Apple of his eye
SOUTH side reader Alan Stephen tells us a friend went to the aid of an aged shopper in the supermarket, walking slowly with a Zimmer frame, and asked him if he needed any help. Says Alan: “He took her to the wine section and asked if she could help carry his choice of four single litres of an inexpensive cider, and declared that ‘It was better than a’ they pills they gie ye’.”
A belter
GROWING old continued. A Milngavie reader passes on: “I had a great round of golf at the weekend and was thinking as I drove home afterwards that I was doing really great for my age.
“I then struggled to get out of the car as I’d forgotten to unclip my seat-belt.”
Horsing around
AFTER our story about Police Scotland always naming their horses after Scottish place names, a reader swears blind that when the old Strathclyde force acquired a white horse, it was named Larkhall.

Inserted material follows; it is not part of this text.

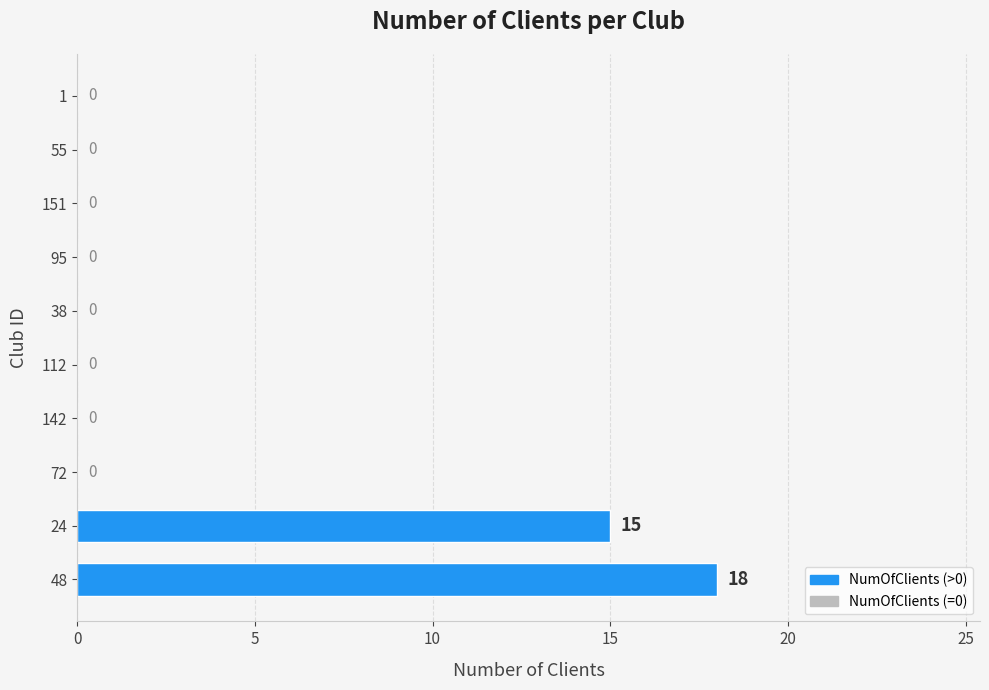

What is the sum of the values at 112 and 48?

18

And sports writer Matt Vallance recalls: “Years ago I turned up early at Kilmarnock’s Rugby Park, to find one of the mounties doing dressage moves with his horse in the car park. When I asked why, I was told, ‘He’s a bit frisky today, so, if I don’t work him to calm him down, he’ll probably kick a few fans, just for the hell of it’.”
Just for the record
OF course one of the more memorable police horse images was when the late Alex Cameron of the Daily Record was nudged by a police horse outside Hampden. The film clip of Alex angrily turning, not realising it was a horse, was shown around the world.
Alex himself said later: “In Brisbane a man stopped me in the street and said, ‘What a laugh you gave us.’ It had been on an Australian edition of It’ll be All Right On The Night. I just wish, given the amount of times it was shown, I owned the copyright.”
What a send-off
TODAY’S piece of whimsy comes from a reader who says: “It’s a fact alcohol increases the size of your phone’s send button by 80 per cent.”
Undercover work
SAYS John Mulholland: “The story about the ropeworks reminded me of a tale told years ago about an underwear factory that was experiencing stock losses.
“The owner suspected theft and checked employees’ bags but no undergarments were found. It was then decided to have spot checks on staff in case they were wearing multiple sets of underwear, but again, they were wrong.
“It was some time before they worked out that some staff were arriving with no underwear at all and were simply putting on some before they went home.”
Zounds right
AN Ayrshire reader was in his golf club when a fellow member made the observation: “Do you know, I’ve travelled all over the world, slept in huts when doing my National Service, but in all these years I’ve never heard one person making zzz sounds when they sleep .”
Slow down
A GLASGOW reader emails: “I refused to believe my dad was stealing from his job as a road worker. But when I got home, all the signs were there.”